*** Quoted passage ***

Latin letter C with acute accent

The grapheme Ć (minuscule: ć), formed from C with the addition of an acute accent, is used in various languages. It usually denotes /[t͡ɕ]/, the voiceless alveolo-palatal affricate, including in phonetic transcription. Its Unicode codepoints are U+0106 for Ć and U+0107 for ć.

The symbol originated in the Polish alphabet (where, in its modern usage, it appears most often at the ends of words) and was adopted by Croatian linguist Ljudevit Gaj into Croatian in the 19th century. It is the fifth letter of the Polish, Sorbian, and the Latin alphabet of the Croatian language and the Montenegrin Latin alphabet. It is fourth in the Belarusian Łacinka alphabet and Ukrainian Latynka alphabet.

It is also adopted by Wymysorys, a West-Germanic language spoken in Poland. It is the fifth letter of the Wymysorys alphabet.

***

▸ **Exercise requirements**
A – Answer from the passage about the letter Ć:
(i) What is the Unicode codepoint for the minuscule ć?
(ii) Who brought the letter into Croatian?
(iii) What position does the letter hold in the Ukrainian Latynka alphabet?
B – Please write out the records word for word, keeping every line as it stands.
The passage about the letter Ć and the records have nothing to do with each other.

*** Supplied information ***

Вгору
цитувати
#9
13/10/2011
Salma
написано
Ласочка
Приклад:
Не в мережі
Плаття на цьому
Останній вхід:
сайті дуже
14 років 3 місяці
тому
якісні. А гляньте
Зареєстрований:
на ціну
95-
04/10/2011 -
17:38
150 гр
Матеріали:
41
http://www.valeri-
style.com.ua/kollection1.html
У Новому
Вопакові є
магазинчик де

***

▸ **Responses**
A –
(i) U+0107
(ii) Ljudevit Gaj
(iii) Fourth

B –
Вгору
цитувати
#9
13/10/2011
Salma
написано
Ласочка
Приклад:
Не в мережі
Плаття на цьому
Останній вхід:
сайті дуже
14 років 3 місяці
тому
якісні. А гляньте
Зареєстрований:
на ціну
95-
04/10/2011 -
17:38
150 гр
Матеріали:
41
http://www.valeri-
style.com.ua/kollection1.html
У Новому
Вопакові є
магазинчик де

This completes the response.